Dataset entries:
- Opening Delimiter -
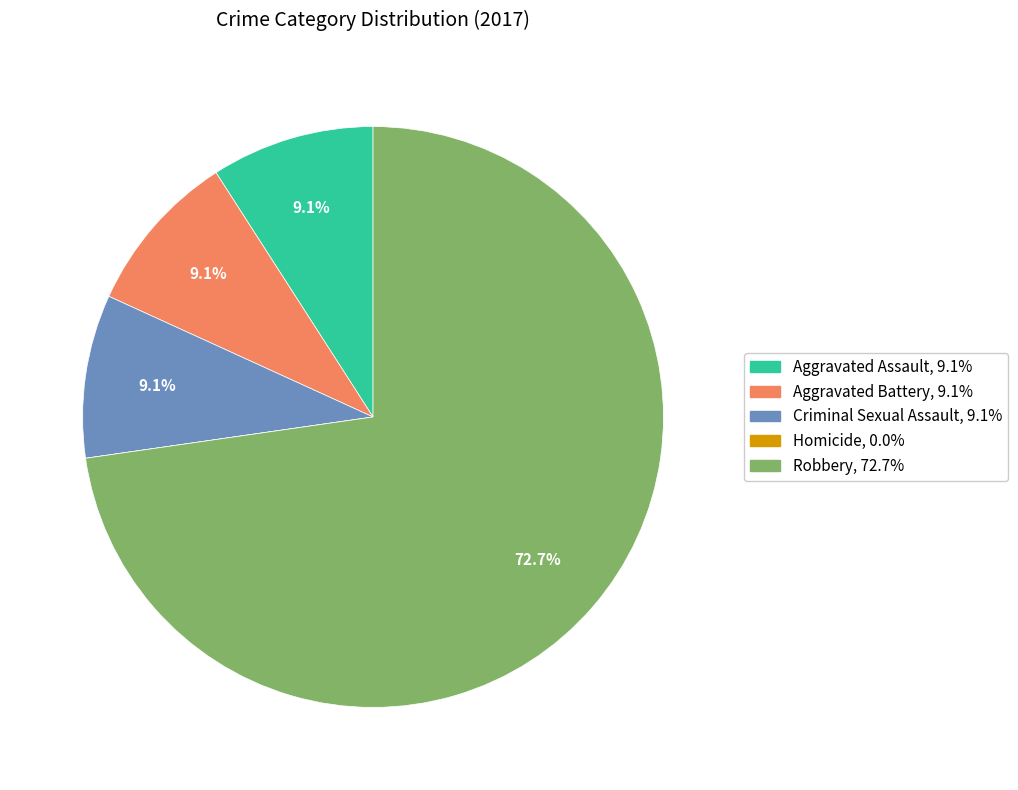

Which slice is the largest?

Robbery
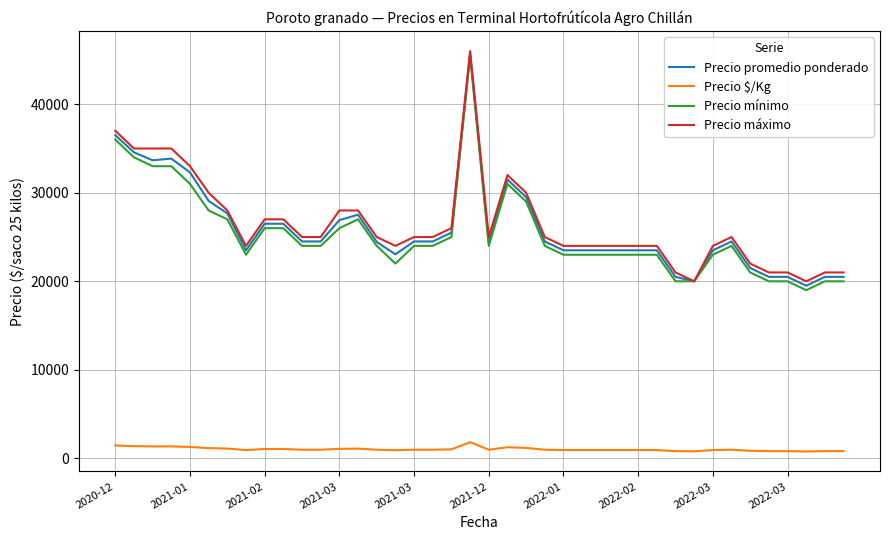

What is the average value of the Precio $/Kg series?

1038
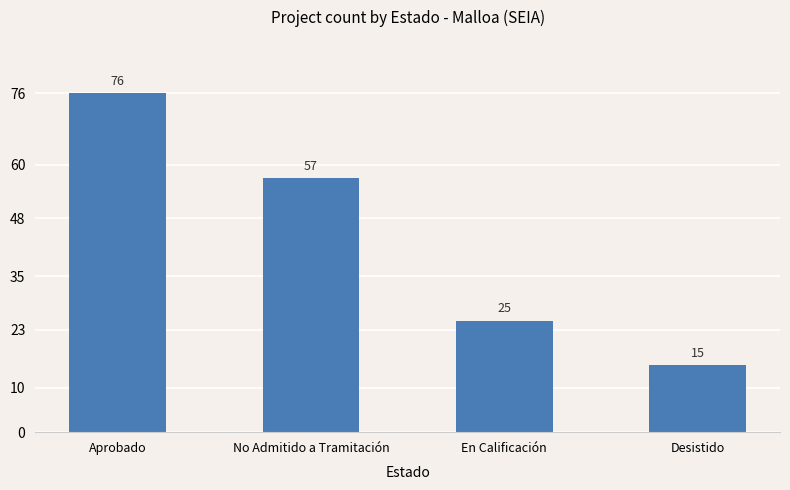

How many data points are less than 57?

2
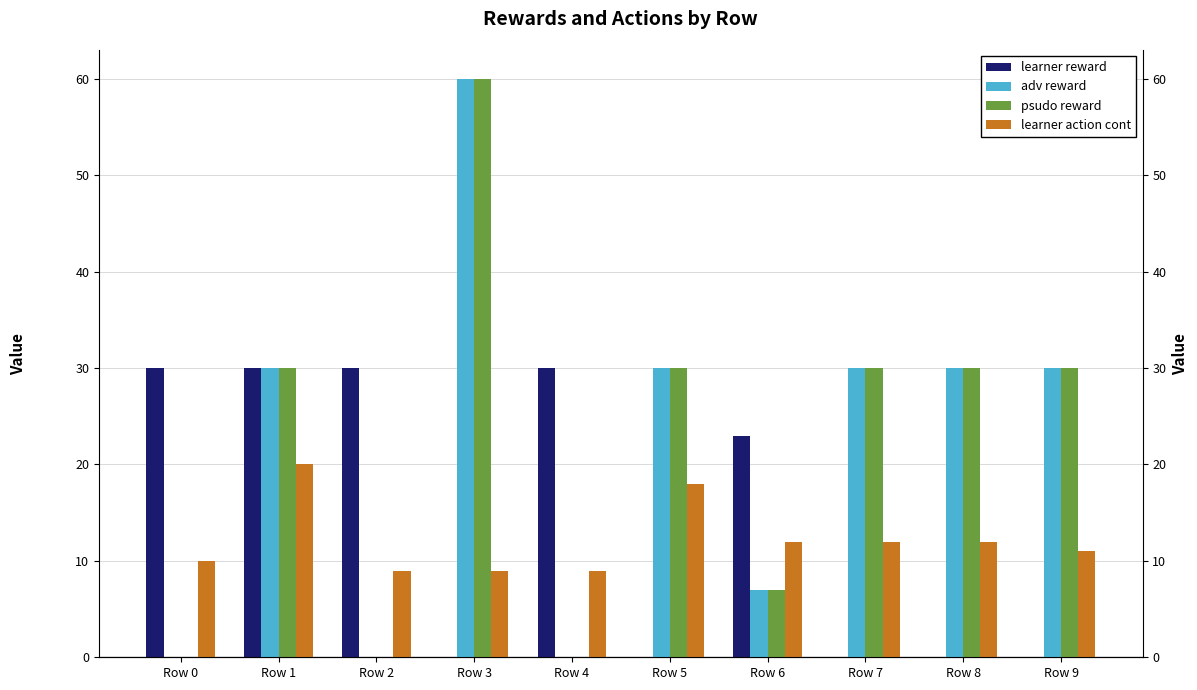

What is the difference between the maximum and minimum values in the learner action cont series?

11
- Closing Delimiter -
■ WHAT YOU NEED TO DO
Convert the dataset entries above into a Markdown table with the columns Row and Text, where each line becomes one numbered row. Leave out the blank lines and the pictures.

■ RESPONSE FOR THIS EXERCISE
| Row | Text |
|---|---|
| 1 | Which slice is the largest? |
| 2 | Robbery |
| 3 | What is the average value of the Precio $/Kg series? |
| 4 | 1038 |
| 5 | How many data points are less than 57? |
| 6 | 2 |
| 7 | What is the difference between the maximum and minimum values in the learner action cont series? |
| 8 | 11 |